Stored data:
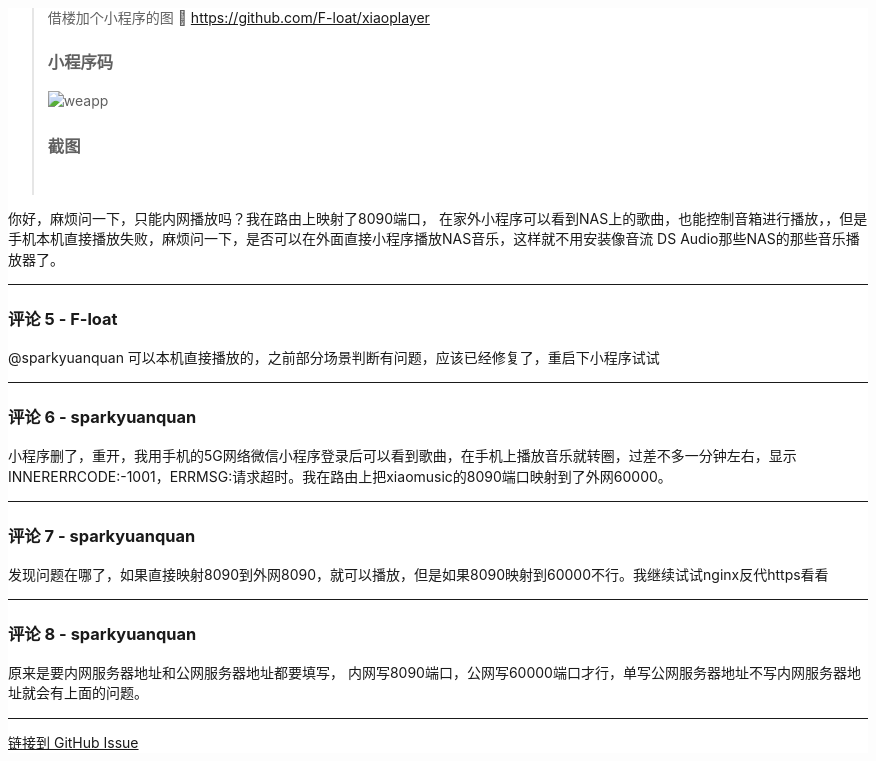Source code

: > 借楼加个小程序的图 🥳 https://github.com/F-loat/xiaoplayer
> 
> ### 小程序码
> <img alt="weapp" width="24%" src="https://camo.githubusercontent.com/0213912ac333b24c09baf04401486b231d5ab58771bb2a7ad00e1d14eb39cdc4/68747470733a2f2f6173736574732d313235313738353935392e636f732e61702d6265696a696e672e6d7971636c6f75642e636f6d2f7869616f706c617965722f7765617070636f64652e6a7067">
> 
> ### 截图
> <img alt="" width="24%" src="https://camo.githubusercontent.com/6e5a3b3b33652ee40a30c33c6fe4bbdad43bbda6f0354fd2b8172778c6cc1b28/68747470733a2f2f6173736574732d313235313738353935392e636f732e61702d6265696a696e672e6d7971636c6f75642e636f6d2f7869616f706c617965722f73637265656e73686f742f352e706e67"> <img alt="" width="24%" src="https://camo.githubusercontent.com/664b337b2ca34a2651fa4b04e7ac40939de6fd8bf9ee2740aaffadb83b619b06/68747470733a2f2f6173736574732d313235313738353935392e636f732e61702d6265696a696e672e6d7971636c6f75642e636f6d2f7869616f706c617965722f73637265656e73686f742f362e706e67"> <img alt="" width="24%" src="https://camo.githubusercontent.com/618c2dce4e280bad096a8105ed1879c26c855872223fcebf11bf66b6bbf552cb/68747470733a2f2f6173736574732d313235313738353935392e636f732e61702d6265696a696e672e6d7971636c6f75642e636f6d2f7869616f706c617965722f73637265656e73686f742f372e706e67"> <img alt="" width="24%" src="https://camo.githubusercontent.com/98b193d9fa4f918d33a9b1166e230e839e962ee8fec087f34b57742c70320881/68747470733a2f2f6173736574732d313235313738353935392e636f732e61702d6265696a696e672e6d7971636c6f75642e636f6d2f7869616f706c617965722f73637265656e73686f742f382e706e67">

你好，麻烦问一下，只能内网播放吗？我在路由上映射了8090端口， 在家外小程序可以看到NAS上的歌曲，也能控制音箱进行播放，，但是手机本机直接播放失败，麻烦问一下，是否可以在外面直接小程序播放NAS音乐，这样就不用安装像音流 DS Audio那些NAS的那些音乐播放器了。

---

### 评论 5 - F-loat

@sparkyuanquan 可以本机直接播放的，之前部分场景判断有问题，应该已经修复了，重启下小程序试试

---

### 评论 6 - sparkyuanquan

小程序删了，重开，我用手机的5G网络微信小程序登录后可以看到歌曲，在手机上播放音乐就转圈，过差不多一分钟左右，显示 INNERERRCODE:-1001，ERRMSG:请求超时。我在路由上把xiaomusic的8090端口映射到了外网60000。

---

### 评论 7 - sparkyuanquan

发现问题在哪了，如果直接映射8090到外网8090，就可以播放，但是如果8090映射到60000不行。我继续试试nginx反代https看看

---

### 评论 8 - sparkyuanquan

原来是要内网服务器地址和公网服务器地址都要填写， 内网写8090端口，公网写60000端口才行，单写公网服务器地址不写内网服务器地址就会有上面的问题。

---
[链接到 GitHub Issue](https://github.com/hanxi/xiaomusic/issues/285)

• Exercise directions:
Render the records above as a JSON list of strings, with one string for each line. Omit blank lines and leave the pictures out.

• Answer to the problem:
[
  "Source code",
  ": > 借楼加个小程序的图 🥳 https://github.com/F-loat/xiaoplayer",
  "> ",
  "> ### 小程序码",
  "> <img alt=\"weapp\" width=\"24%\" src=\"https://camo.githubusercontent.com/0213912ac333b24c09baf04401486b231d5ab58771bb2a7ad00e1d14eb39cdc4/68747470733a2f2f6173736574732d313235313738353935392e636f732e61702d6265696a696e672e6d7971636c6f75642e636f6d2f7869616f706c617965722f7765617070636f64652e6a7067\">",
  "> ",
  "> ### 截图",
  "> <img alt=\"\" width=\"24%\" src=\"https://camo.githubusercontent.com/6e5a3b3b33652ee40a30c33c6fe4bbdad43bbda6f0354fd2b8172778c6cc1b28/68747470733a2f2f6173736574732d313235313738353935392e636f732e61702d6265696a696e672e6d7971636c6f75642e636f6d2f7869616f706c617965722f73637265656e73686f742f352e706e67\"> <img alt=\"\" width=\"24%\" src=\"https://camo.githubusercontent.com/664b337b2ca34a2651fa4b04e7ac40939de6fd8bf9ee2740aaffadb83b619b06/68747470733a2f2f6173736574732d313235313738353935392e636f732e61702d6265696a696e672e6d7971636c6f75642e636f6d2f7869616f706c617965722f73637265656e73686f742f362e706e67\"> <img alt=\"\" width=\"24%\" src=\"https://camo.githubusercontent.com/618c2dce4e280bad096a8105ed1879c26c855872223fcebf11bf66b6bbf552cb/68747470733a2f2f6173736574732d313235313738353935392e636f732e61702d6265696a696e672e6d7971636c6f75642e636f6d2f7869616f706c617965722f73637265656e73686f742f372e706e67\"> <img alt=\"\" width=\"24%\" src=\"https://camo.githubusercontent.com/98b193d9fa4f918d33a9b1166e230e839e962ee8fec087f34b57742c70320881/68747470733a2f2f6173736574732d313235313738353935392e636f732e61702d6265696a696e672e6d7971636c6f75642e636f6d2f7869616f706c617965722f73637265656e73686f742f382e706e67\">",
  "你好，麻烦问一下，只能内网播放吗？我在路由上映射了8090端口， 在家外小程序可以看到NAS上的歌曲，也能控制音箱进行播放，，但是手机本机直接播放失败，麻烦问一下，是否可以在外面直接小程序播放NAS音乐，这样就不用安装像音流 DS Audio那些NAS的那些音乐播放器了。",
  "---",
  "### 评论 5 - F-loat",
  "@sparkyuanquan 可以本机直接播放的，之前部分场景判断有问题，应该已经修复了，重启下小程序试试",
  "---",
  "### 评论 6 - sparkyuanquan",
  "小程序删了，重开，我用手机的5G网络微信小程序登录后可以看到歌曲，在手机上播放音乐就转圈，过差不多一分钟左右，显示 INNERERRCODE:-1001，ERRMSG:请求超时。我在路由上把xiaomusic的8090端口映射到了外网60000。",
  "---",
  "### 评论 7 - sparkyuanquan",
  "发现问题在哪了，如果直接映射8090到外网8090，就可以播放，但是如果8090映射到60000不行。我继续试试nginx反代https看看",
  "---",
  "### 评论 8 - sparkyuanquan",
  "原来是要内网服务器地址和公网服务器地址都要填写， 内网写8090端口，公网写60000端口才行，单写公网服务器地址不写内网服务器地址就会有上面的问题。",
  "---",
  "[链接到 GitHub Issue](https://github.com/hanxi/xiaomusic/issues/285)"
]